Building Machine Learning solutions using Spark ML on Azure

by Bhushan Patil

A Manufacturing company running Spark Machine Learning solutions on their local servers wanted to move their data & ML solutions to Microsoft Azure cloud for better scalability and ease of maintenance. The company engaged Saviant to build a solution that would help them overcome their challenges. Our team leveraged Azure HDInsight Spark, an Azure hosted offering of open-source Spark, that provides complete common data science tasks such as data ingestion, feature engineering, modeling, and model evaluation. It supports Jupyter PySpark, which is Python API for Spark, notebooks on the Spark cluster that runs Spark SQL interactive queries to transform, filter, and visualize the data stored in Azure Blobs (WASB).

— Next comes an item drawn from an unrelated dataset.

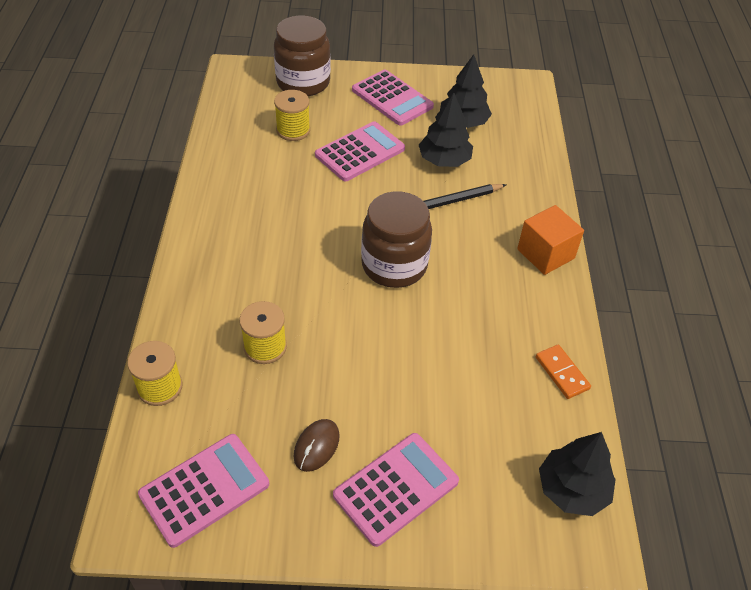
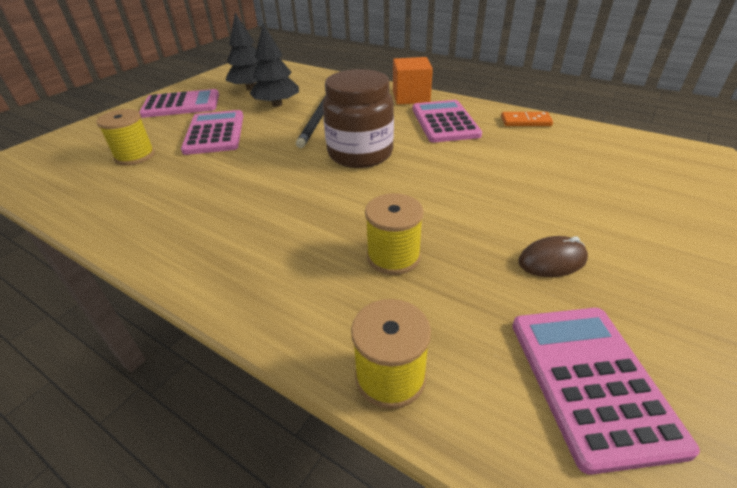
camera: 55 degrees left, 10 degrees down
(303, 82) = (89, 135): brown jar -> none
(316, 446) = (552, 260): brown mouse -> brown mouse turned 75 degrees counterclockwise
(396, 488) = (621, 226): pink calculator -> pink calculator (445, 122)
(572, 489) = (638, 147): black tree -> none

To migrate machine learning solutions to Azure, Spark MLlib on Azure, a scalable Machine Learning library, was leveraged. Spark MLlib consists of common ML algorithms like regression, classification, collaborative filtering, clustering, underlying optimization primitives, and dimensionality reduction.


Implementation Steps to configure Spark Cluster on HDInsight

  1. Created a new Spark cluster on Azure HDInsight using the Azure portal.
  2. Created Jupyter notebook that has the python code to Run the ML experiment.
  3. Read CSV from blob storage to create the input data frame.
  4. Created a Linear model from the input data frame.
  5. Predicted the severity and certainty using the model.
  6. Python code returns the data frame with severity and certainty.

Benefits of using Apache Spark on Azure

  • Spark is known as the Swiss army knife of Big Data Analytics.
  • Spark on HDInsight fills a gap and makes "big data" more approachable for Microsoft customers.
  • For customers, it is easy to connect to a Spark cluster using Power BI
  • Azure makes it easy to work with data housed in Azure storage container.